Глянула на часы. 4:45. Дописала: «Бессонница». Пока что сплошные минусы. А плюсы?
«Больше времени с мужем». Это точно. Конечно, он работает, но в любом случае, несколько дополнительных часов в день участвует в жизни семьи. «Дети играют с папой».
«Пока что мужу и мне платят», «Запасы есть». И слава Богу, можно купить еще. «Магазины, аптеки, больницы работают». Кстати, можно прогуляться, а если подойдет полицейский, сказать, что шли с детьми в поликлинику. Хотя, наверное, много таких хитреньких сейчас, а записи к врачу ни у одного нет. Да и не захочешь ребенка в такой момент вести туда, где больше шансов что-то подхватить, чем вылечиться.
«Все здоровы». На самом деле, из знакомых Тони вообще никто не заболел. Вспомним эпидемию гриппа. Болели все, никто не прятался. А сейчас? Никто не болеет, а все сидят, как цуцики.
«Свекровь помогает». За что ей огромное спасибо. Большую часть быта и немалую долю ухода за детьми Мария Пална брала на себя, и Тоня могла какое-то время переводить спокойно.
«Дети стали лучше играть вместе». Может, у старшего потихоньку проходит бесконечный кризис трех лет (растянувшийся до четырех), а может, просто младший подрос и брату с ним стало интереснее?
«Илья не пьет». И это большой повод для гордости и великое облегчение.
«Долгов и кредитов у нас нет». Представить страшно: горбатишься, копишь, берешь ипотеку, свои кровные денежки несешь исправно, а потом – БАЦ! Работы нет, платить кредит не из чего. Остаешься и без квартиры, и без денег, и с чувством краха. Слава Богу, обошла их чаша сия. Не всем так повезло.
«Не брали путевок». Сейчас никто бы деньги не вернул.
«Есть жилье», «Есть все необходимое». Правда, дети растут, надо будет покупать одежду и обувь. Но если на улицу нельзя, то весенняя обувь и комбинезоны пока не нужны. А дома и в старой одежде ходить можно.
«Меньше капризов за едой». Раньше старший отталкивал тарелку, визжал: «Дай мне другую еду!» – и Тоня сначала долго уговаривала, юлила, грозила, а потом сдавалась и бесхарактерно несла другое. А сейчас с финансами поприжались, и отказывать получалось легко и правдиво: «Другого нет.

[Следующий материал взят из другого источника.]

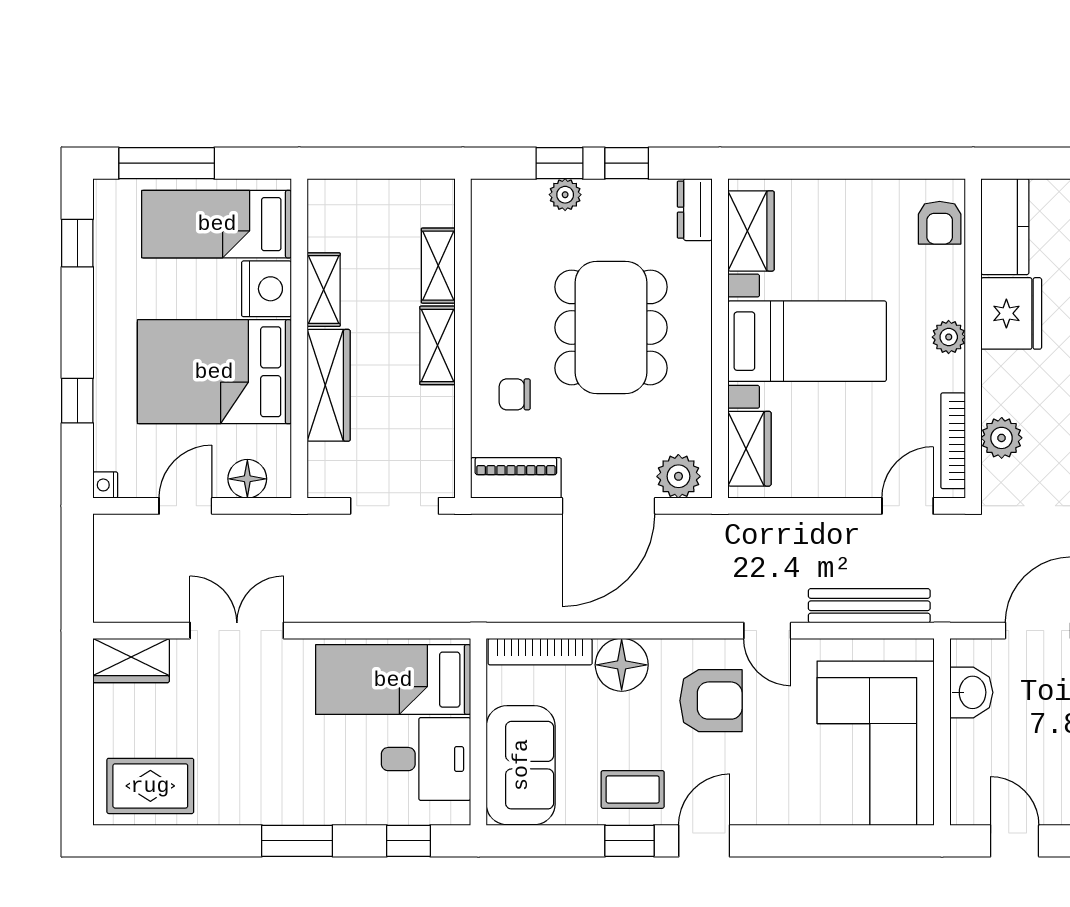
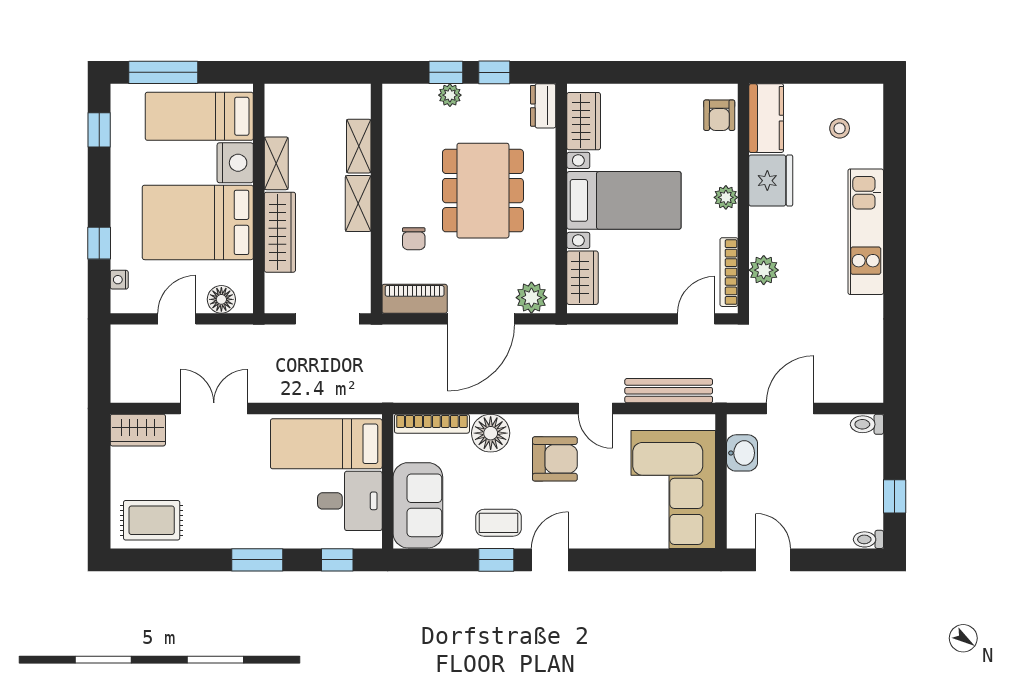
chair: (515, 394) -> (414, 239), turned -90
nightstand: (105, 485) -> (119, 280), moved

Не хочешь это – уходи с кухни».
В соцсетях все писали о скуке, страдали, что фильмы уже пересмотрели. Тоне фильмы смотреть было некогда, но и скучать не приходилось.
«Меньше залипаю в сетях». «Наконец начала что-то зарабатывать, а не сидеть на шее у мужа». «Вычистили квартиру». «Перебрали шкафы».
Тоня перевернула листок. Дальше продолжать список не было смысла. Он нужен был только для того, чтобы привести в порядок мысли, а самое главное – наметить план действий.
Гулять с детьми хотя бы на балконе.
Для этого разобрать балкон, выкинуть хлам (до мусорки с детьми, пусть помогают и дышат).
Делать всей семьей зарядку.
Есть меньше.
Готовить проще.
Отдать свекрови старые наушники и накачать ей в телефон аудиокниг, пусть немного отвлекается от телевизора и быта.
Максимально искать возможности работы.
Не идти на конфликт.
Реже включать ящик, больше читать, играть, рисовать с детьми.
Для полноты списка не хватало одного пункта. И Тоня его быстренько придумала:
Всеми силами МАКСИМАЛЬНО расслабиться. «Все пройдет. Пройдет и это».
С чувством выполненного долга она сложила бумажку, спрятала в карман пижамы. Выпила воды, погасила лампу-прищепку и наконец спокойно-спокойно уснула.